Mammalian circadian clock controls transcription and DNA repair.

(Left) The mammalian circadian clock mechanism is a time-delayed TTFL. BMAL1-CLOCK constitute the positive arm and cryptochrome (CRY1 and CRY2)–period (PER1 and PER2) constitute the repressive arm; the primary feedback loop is consolidated by a secondary loop made up of REV-ERBα inhibitor and RORα activator. In a given tissue, ~10% of the genes are expressed with significant circadian (near–24 hour) periodicity. (Right) Effect of the clock on transcription and nucleotide excision repair in mice is shown in two heatmaps, where the green (transcription) and yellow (repair) represent the intensity of the signal. The left-side expression heatmap shows 854 clock-controlled transcripts in the livers of mice kept in the dark for 44 hours [adapted from B. H. Miller et al., Proc. Natl. Acad. Sci. U.S.A. 104, 3342 (2007), Copyright (2007) National Academy of Sciences]. Each of these genes is expressed maximally at a specific time of day. The right-side repair heatmap shows 1661 genes from the kidneys of mice kept under a 12-hour light–12-hour dark condition treated with the chemotherapeutic cisplatin [adapted from Y. Yang et al., Proc.
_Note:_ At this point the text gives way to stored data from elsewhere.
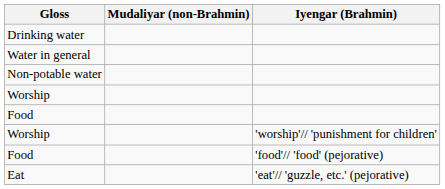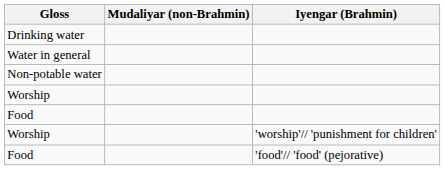- row: Eat | 'eat'// 'guzzle, etc.' (pejorative)
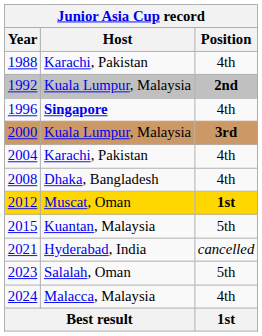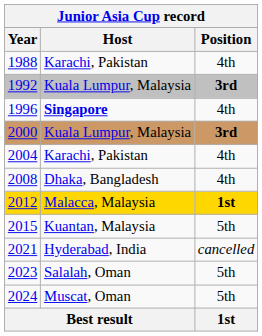1992 | Position: 2nd -> 3rd
2012 | Host: Muscat, Oman -> Malacca, Malaysia
2024 | Host: Malacca, Malaysia -> Muscat, Oman
2024 | Position: 4th -> 5th
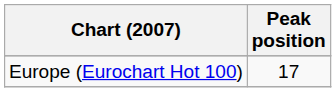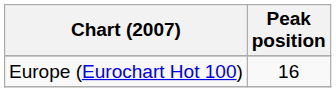Europe (Eurochart Hot 100) | Peak position: 17 -> 16
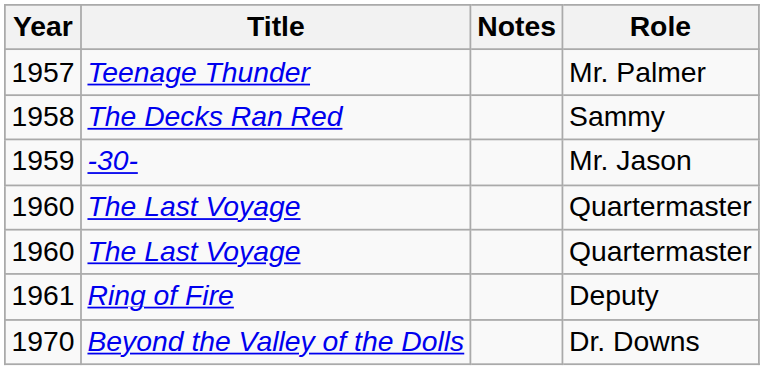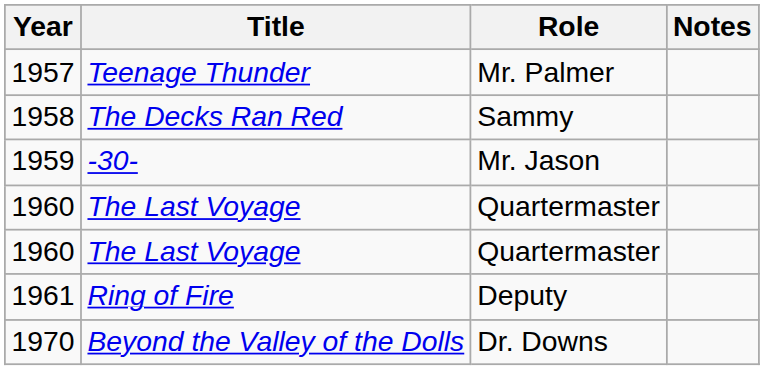columns swapped: Role <-> Notes
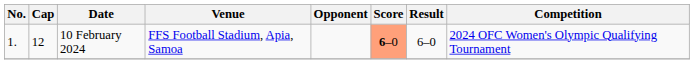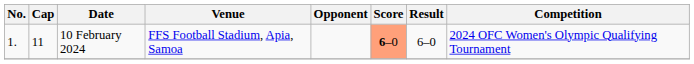10 February 2024 | Cap: 12 -> 11
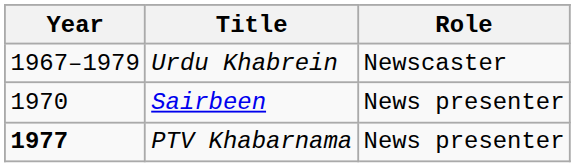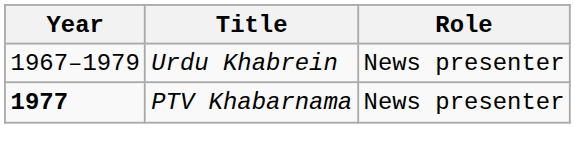Urdu Khabrein | Role: Newscaster -> News presenter
- row: 1970 | Sairbeen | News presenter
Natl. Acad Sci. U.S.A. 115, E4777 (2018), Copyright (2018) National Academy of Sciences]. Damage is quantified for both transcribed strands (TS) and nontranscribed strands (NTS). The NTS shows a monophasic rhythm for all genes with a peak in early evening. For the TS, each gene shows a specific maximum for repair during the cycle corresponding to its peak phase of transcription. The complexity of individual gene repair timing creates substantial challenges for optimizing circadian timing of chemotherapy administration.
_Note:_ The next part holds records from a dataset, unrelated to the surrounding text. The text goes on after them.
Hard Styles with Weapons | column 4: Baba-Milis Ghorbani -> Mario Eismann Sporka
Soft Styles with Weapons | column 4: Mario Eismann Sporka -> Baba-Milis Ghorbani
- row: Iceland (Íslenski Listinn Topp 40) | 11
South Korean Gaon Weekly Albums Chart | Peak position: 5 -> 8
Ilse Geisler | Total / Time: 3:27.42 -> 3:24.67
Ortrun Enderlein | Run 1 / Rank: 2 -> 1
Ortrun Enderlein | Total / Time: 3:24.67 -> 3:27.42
The circadian clock coordinates daily rhythmicity of biochemical, physiologic, and behavioral functions in humans. Gene expression, cell division, and DNA repair are modulated by the clock, which gives rise to the hypothesis that clock dysfunction may predispose individuals to cancer. Although the results of many epidemiologic and animal studies are consistent with there being a role for the clock in the genesis and progression of tumors, available data are insufficient to conclude that clock disruption is generally carcinogenic. Similarly, studies have suggested a circadian time-dependent efficacy of chemotherapy, but clinical trials of chronochemotherapy have not demonstrated improved outcomes compared with conventional regimens. Future hypothesis-driven and discovery-oriented research should focus on specific interactions between clock components and carcinogenic mechanisms to realize the full clinical potential of the relationship between clocks and cancer.